I became a part of it in early to mid March. I was motivated by several things, the first and most important being a genuine fear of what would happen to our country, our national security, and our armed forces if John Kerry became Commander in Chief.
The reason we had our press conference on May 4 was that we thought if we could come forward quickly, we might be able to prevent John Kerry from becoming the Democratic nominee and allow the Democratic Party to pick someone else, in which case we could all go home.
TAE: At the Swift Boat veterans’ May 4 press conference you had an open letter calling Kerry unfit to be Commander in Chief. It was signed by virtually all of John Kerry’s commanders in Vietnam. Yet the story fell flat. The media ignored it. How did your group react to the media blackout?

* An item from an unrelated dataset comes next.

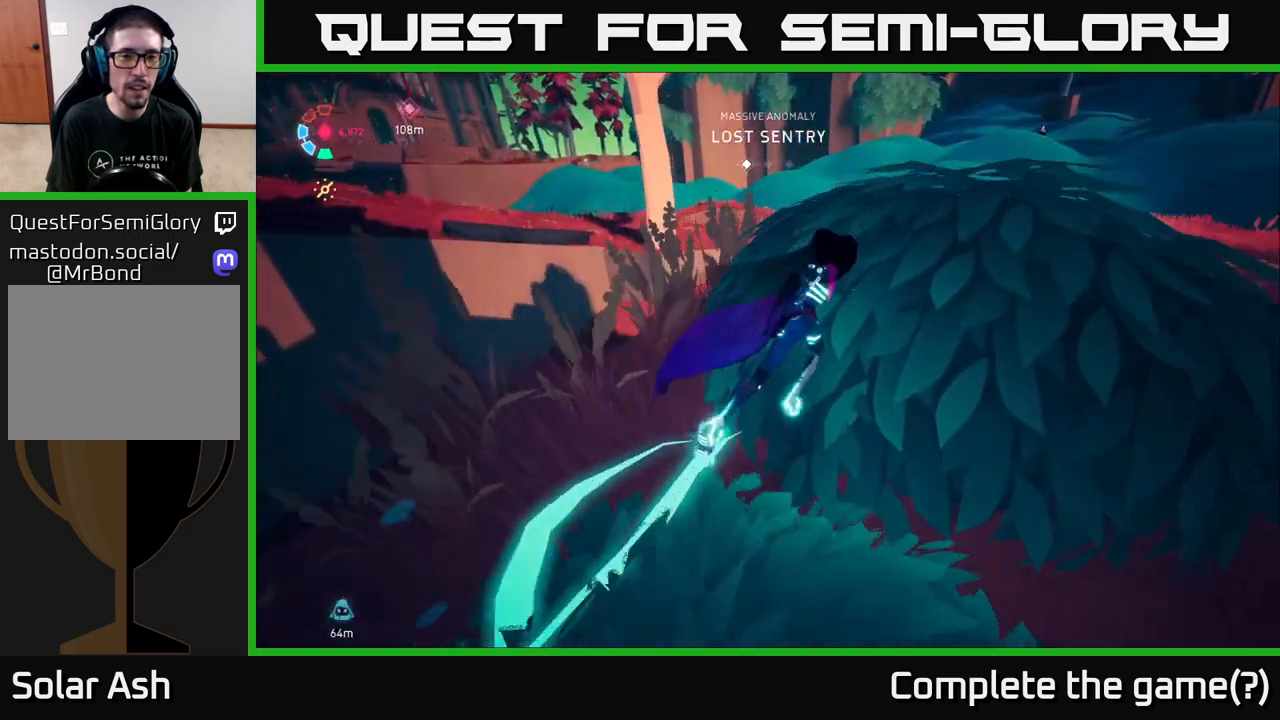
{"buttons": ["L2"], "left_stick": "up", "right_stick": "center", "events": [[33, "right_stick", "left"], [317, "right_stick", "center"]]}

O’NEILL: We were shocked. We couldn’t believe it. I haven’t been involved in politics or media relations, and I thought the job of the media was primarily to report the facts. It was obvious to me that many hundreds of his former comrades coming forward to say that he lied about his record in Vietnam and that he was unfit to be President would be important information for Americans. I only then became aware of the bias of the media.
TAE: How do you explain the media’s response?
O’NEILL: The establishment media was very pro-Kerry. They were opposed to any story that was critical of Kerry, and I believe that they were captured by their own bias. We met with one reporter around that time. We told a story to him relating to Kerry’s service. He acknowledged it was true and terribly important. And he told us he would not print it because it would help George Bush. That’s when we began to realize we had a real problem on our hands.
TAE: Is there anything other than pro-Kerry bias to account for the establishment media’s attitude to the story?
O’NEILL: Perhaps a second factor is that there are very few veterans in the established media. It makes it very difficult for them to understand the story or to care about it. That’s very different from the situation 40 or 50 years ago when most people had served in some fashion in the armed forces or had uncles or brothers who had.